The Best Video Games of 2025
Briefly

The Best Video Games of 2025
"There were yet more immiserating layoffs amid painful, executive-led pushes for AI. Yet the games themselves bore few traces of such hardship, sparkling from our screens - quite literally in the case of Donkey Kong Bananza,which saw its simian star unearthing diamond bananas. Banaza arrived on the new Nintendo Switch 2 console that itself launched to record-breaking sales figures, a financial shot in the arm for the industry in which some analysts had expressed grave concern about following an ostensible post-pandemic downturn."
"The long-awaited release of the Switch 2 also epitomized one welcome trend: a deluge of titles with massively protracted productions (over seven years in some cases) finally seeing the light of day. We got to enjoy action-platformer Hollow Knight: Silksong after what felt like an age of gags, memes, and internet speculation. It arrived alongside personal soccer odyssey Despelote, calorie-counting life simulator Consume Me, and many more."

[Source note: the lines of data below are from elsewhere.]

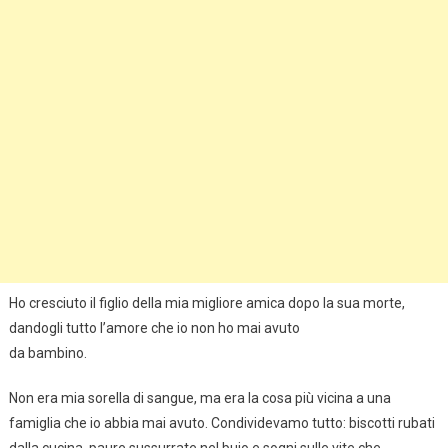
Ho cresciuto il figlio della mia migliore amica dopo la sua morte,
dandogli tutto l’amore che io non ho mai avuto
da bambino.
Non era mia sorella di sangue, ma era la cosa più vicina a una
famiglia che io abbia mai avuto. Condividevamo tutto: biscotti rubati
dalla cucina, paure sussurrate nel buio e sogni sulle vite che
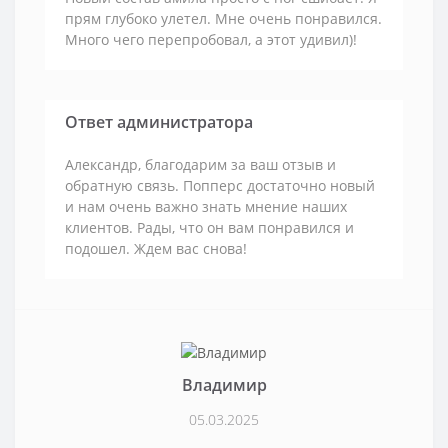
прям глубоко улетел. Мне очень понравился.
Много чего перепробовал, а этот удивил)!
Ответ администратора
Александр, благодарим за ваш отзыв и
обратную связь. Попперс достаточно новый
и нам очень важно знать мнение наших
клиентов. Рады, что он вам понравился и
подошел. Ждем вас снова!
Владимир
05.03.2025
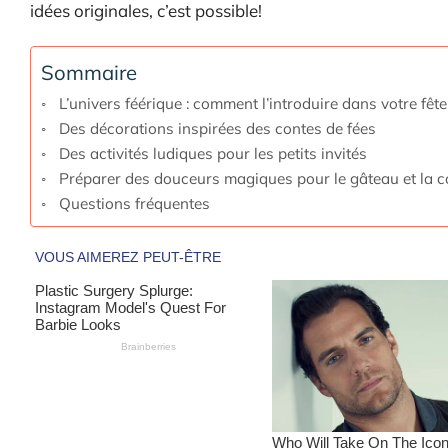
idées originales, c’est possible!
Sommaire
L’univers féérique : comment l’introduire dans votre fête
Des décorations inspirées des contes de fées
Des activités ludiques pour les petits invités
Préparer des douceurs magiques pour le gâteau et la co
Questions fréquentes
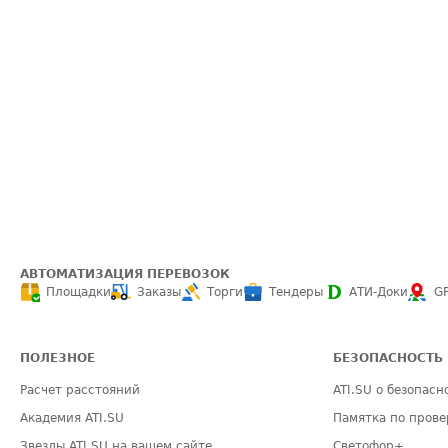
АВТОМАТИЗАЦИЯ ПЕРЕВОЗОК
Площадки
Заказы
Торги
Тендеры
АТИ-Доки
G
ПОЛЕЗНОЕ
БЕЗОПАСНОСТЬ
Расчет расстояний
ATI.SU о безопасн
Академия ATI.SU
Памятка по прове
Звезды ATI.SU на вашем сайте
Светофор+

"The long-awaited return of the ape-starring franchise has one almighty trick up its sleeve: destructible environments. It sees our lovable muscle head - now accompanied by a teenage singing sensation called Pauline - smashing through the 3-D levels that make up Ingot Isle. Dirt; rock; precious minerals: D.K. carves through it all in a state of coin-clinking abandon while attempting to recover stolen banana diamonds from a group of villainous monkeys."
Video games faced significant industry turmoil in 2025, including widespread layoffs and executive-led pushes for AI. Consumer-facing results remained strong as major releases and a new console energized the market. The Nintendo Switch 2 launched to record-breaking sales and hosted Donkey Kong Bananza, which features destructible environments and a diamond-banana recovery plot starring D.K. and Pauline. A wave of long-delayed projects finally arrived, including Hollow Knight: Silksong, Despelote, and Consume Me. Grand Theft Auto 6 experienced further delay into 2026. Games continued to blend code, art, music, writing, and interactivity into complex, labor-intensive productions.